____ Data provided

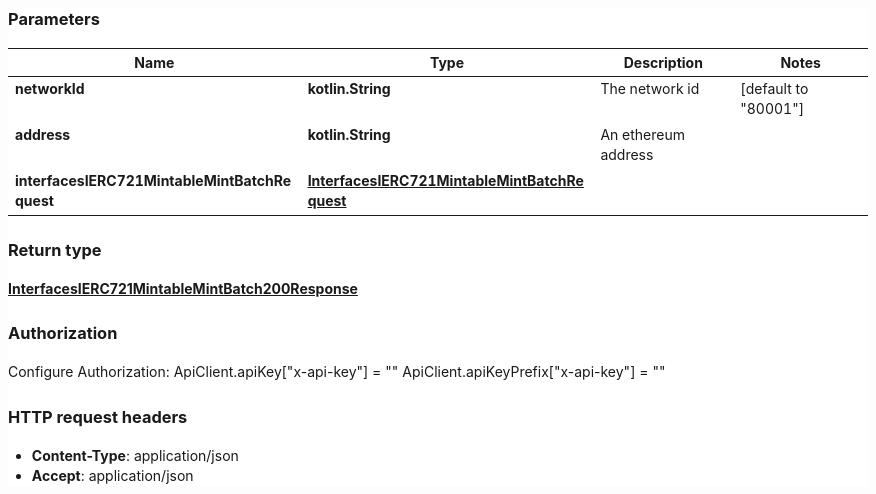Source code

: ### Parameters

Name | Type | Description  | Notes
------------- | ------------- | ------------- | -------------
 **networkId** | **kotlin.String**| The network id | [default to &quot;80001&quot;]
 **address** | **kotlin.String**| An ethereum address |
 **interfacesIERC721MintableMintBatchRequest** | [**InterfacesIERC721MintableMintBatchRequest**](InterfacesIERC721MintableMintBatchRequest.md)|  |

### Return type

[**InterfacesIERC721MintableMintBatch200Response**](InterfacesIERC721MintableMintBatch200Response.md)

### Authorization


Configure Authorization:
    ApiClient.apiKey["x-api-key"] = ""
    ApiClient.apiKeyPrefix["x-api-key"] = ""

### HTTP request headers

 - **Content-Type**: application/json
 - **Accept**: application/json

________

Problem ::
Rewrite the source text of all the records with every "kotlin.String" changed to "kotlin.CharSequence", keeping everything else the same. Leave the pictures out of your answer.

Solution ::
Source code

: ### Parameters

Name | Type | Description  | Notes
------------- | ------------- | ------------- | -------------
 **networkId** | **kotlin.CharSequence**| The network id | [default to &quot;80001&quot;]
 **address** | **kotlin.CharSequence**| An ethereum address |
 **interfacesIERC721MintableMintBatchRequest** | [**InterfacesIERC721MintableMintBatchRequest**](InterfacesIERC721MintableMintBatchRequest.md)|  |

### Return type

[**InterfacesIERC721MintableMintBatch200Response**](InterfacesIERC721MintableMintBatch200Response.md)

### Authorization


Configure Authorization:
    ApiClient.apiKey["x-api-key"] = ""
    ApiClient.apiKeyPrefix["x-api-key"] = ""

### HTTP request headers

 - **Content-Type**: application/json
 - **Accept**: application/json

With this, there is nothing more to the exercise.